***** Source passage *****

# Input on a Mosaic and Cascade Pale ale



## Fendercaster (22/10/16)

Looking at putting the following recipe down soon. Itll hopefully be the makings of my house beer.

0.25kg crystal
0.2kg carapils 
2kg LDM 
0.5kg Dextrose
20g Mosaic 10g cascade @60min
20g cascade @ 30min
10g cascade + 10g mosaic @ 10min
10g cascade + 10g mosaic @ flame out.
US05 yeast
Dry Hop 15g cascade and 10g mosaic at day 5.
Approx 5.2%
IBUs 40.
Just wanna see any input. But follow these reasoning as to why.
Extract with grain brewer.
Simple and tasty brew that will be a regular.
I like this hop pairing. 
1st time picking timings for my brew.
Dextrose to bump alc% and dry it up a little.
Cheers all. Gope your brews are coming along well


----------



## GalBrew (22/10/16)

I would be basically putting all hops in at flameout and using as much mosaic as possible to hit tour IBU target, and adding cascade to taste.

I would also get some wheat in there and cut out the carapils. Also try to use a very light crystal.


----------



## Fendercaster (22/10/16)

GalBrew said:


> I would be basically putting all hops in at flameout and using as much mosaic as possible to hit tour IBU target, and adding cascade to taste.
> 
> I would also get some wheat in there and cut out the carapils. Also try to use a very light crystal.


Ok will do and refresh that list. I forgot about wheat. I may sub 500g of LDM for it.


----------



## BKBrews (23/10/16)

I received advice from a brewery that uses these exact hops and they reckon 50% IBU at first wort and 60, then the rest at 5min, flameout and big dry hop.


----------



## Fendercaster (23/10/16)

BKBrews said:


> I received advice from a brewery that uses these exact hops and they reckon 50% IBU at first wort and 60, then the rest at 5min, flameout and big dry hop.


ok ta. May i ask what you or anyone else would consider a big dry hop would be? Like 50g?100g? 
Cheers


----------



## malt junkie (23/10/16)

3g/L or more


----------



## Robbo2234 (23/10/16)

I just did a similar thing 
10 grams of both @10 mins 
then 10grams of each @ 0 mins

In the fermenter now 
I did the same with galaxy last brew very nice!


----------



## damoninja (23/10/16)

More mosaic, mosaic and mosaic.


----------



## IsonAd (24/10/16)

Dont waste mosaic on a 60 min bittering addition if possible. What other hops do you have? Consider a clean bitterimg high alpha hop like magnum to replace otherwise you're wasting good flavour and aroma.


----------



## damoninja (24/10/16)

IsonAd said:


> Dont waste mosaic on a 60 min bittering addition if possible. What other hops do you have? Consider a clean bitterimg high alpha hop like magnum to replace otherwise you're wasting good flavour and aroma.

***** Data below *****

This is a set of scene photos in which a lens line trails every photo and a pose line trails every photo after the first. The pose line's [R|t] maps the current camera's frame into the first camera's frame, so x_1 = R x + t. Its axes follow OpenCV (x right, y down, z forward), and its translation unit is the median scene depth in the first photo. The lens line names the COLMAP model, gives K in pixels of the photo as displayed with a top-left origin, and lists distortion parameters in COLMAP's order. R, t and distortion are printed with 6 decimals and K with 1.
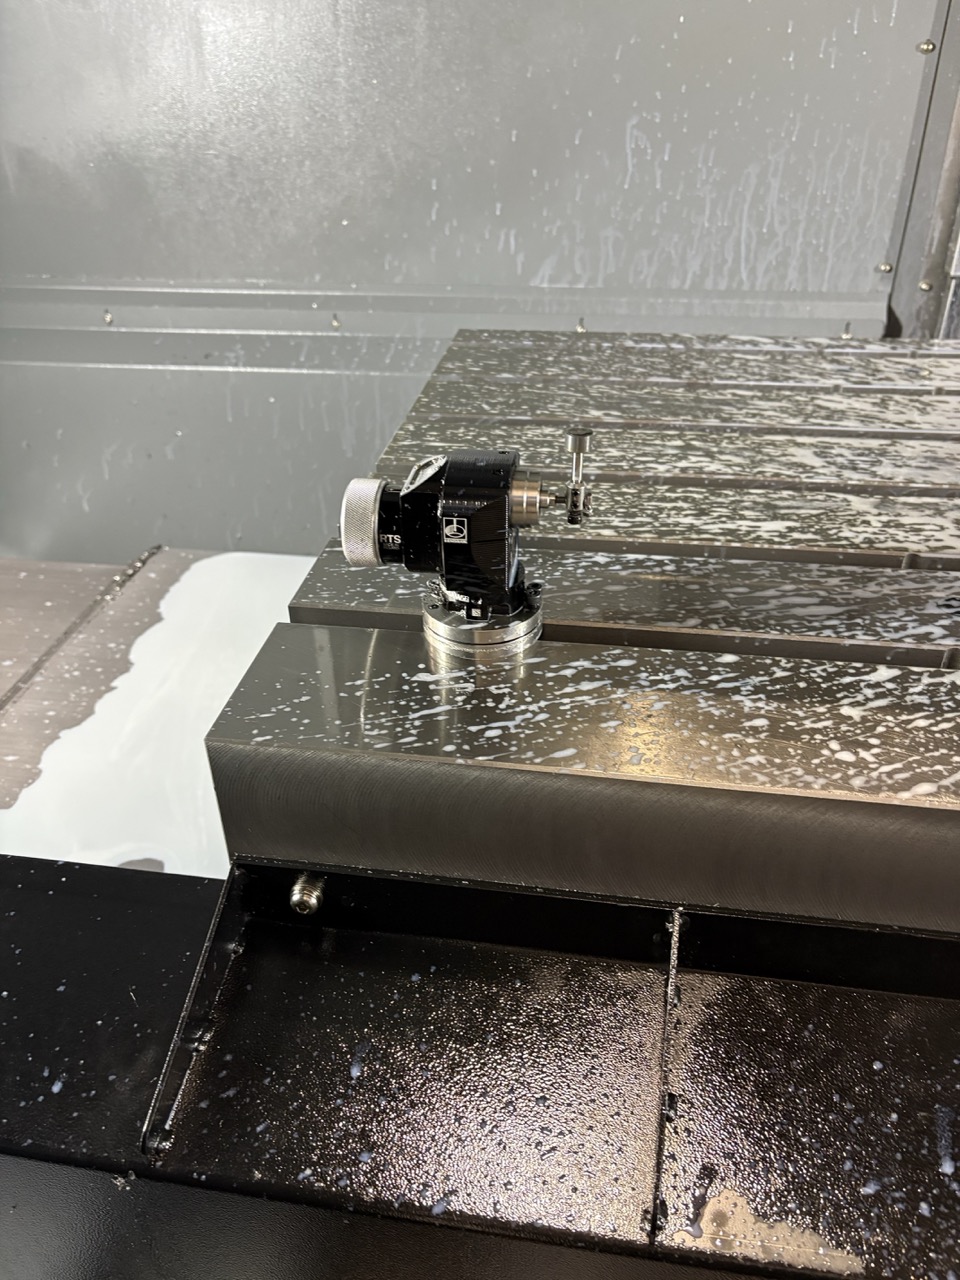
lens RADIAL K [[960.9, 0, 480.0], [0, 960.9, 640.0], [0, 0, 1]] dist [0.055305, -0.070784]
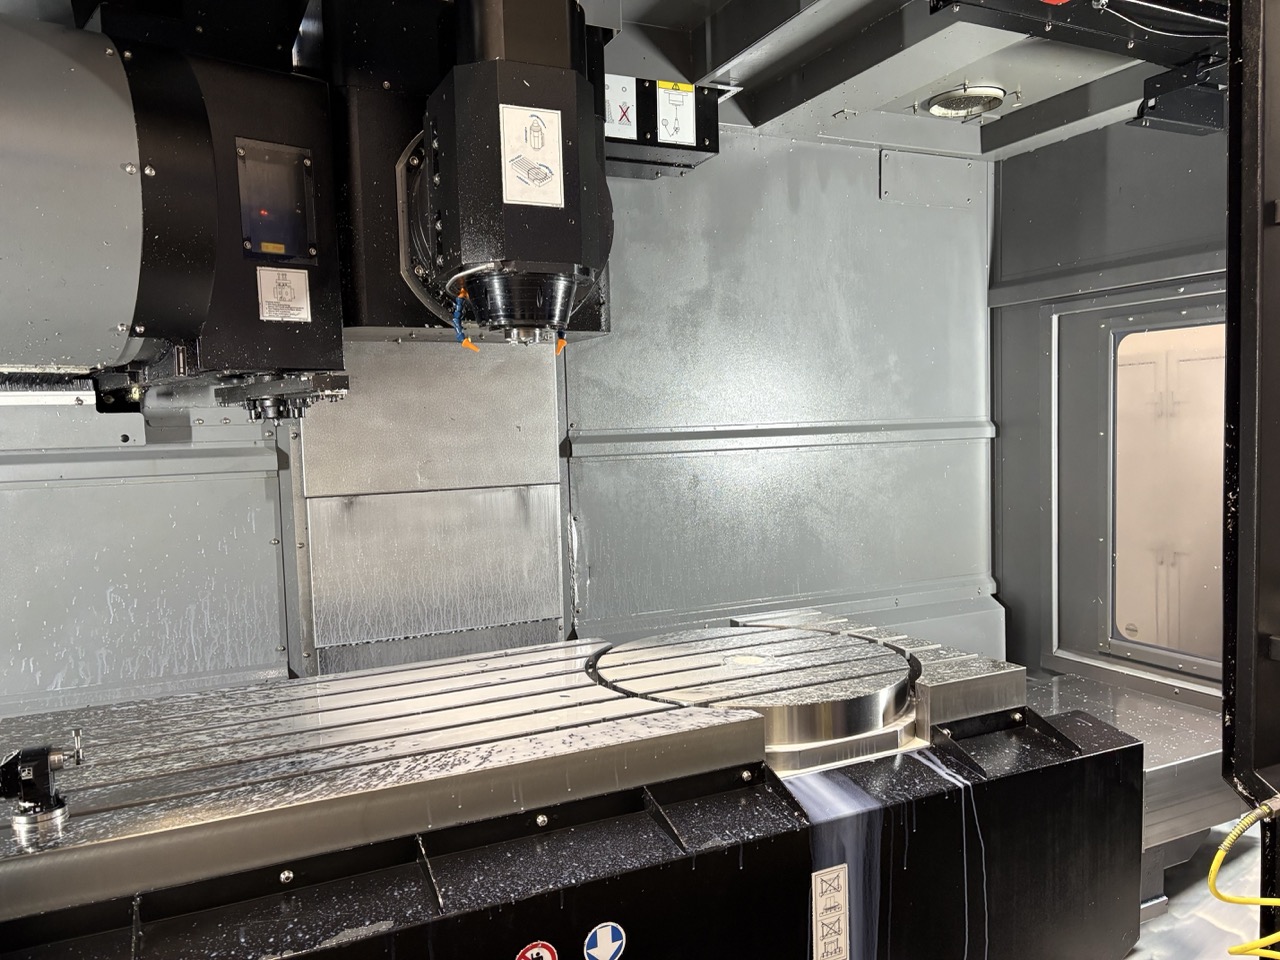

*****

- **Your objective**
Write out word for word the stretch of the Mosaic and Cascade pale ale thread that starts at the words "0.25kg crystal" and ends after "reasoning as to why.".

- **Reply**
0.25kg crystal
0.2kg carapils 
2kg LDM 
0.5kg Dextrose
20g Mosaic 10g cascade @60min
20g cascade @ 30min
10g cascade + 10g mosaic @ 10min
10g cascade + 10g mosaic @ flame out.
US05 yeast
Dry Hop 15g cascade and 10g mosaic at day 5.
Approx 5.2%
IBUs 40.
Just wanna see any input. But follow these reasoning as to why.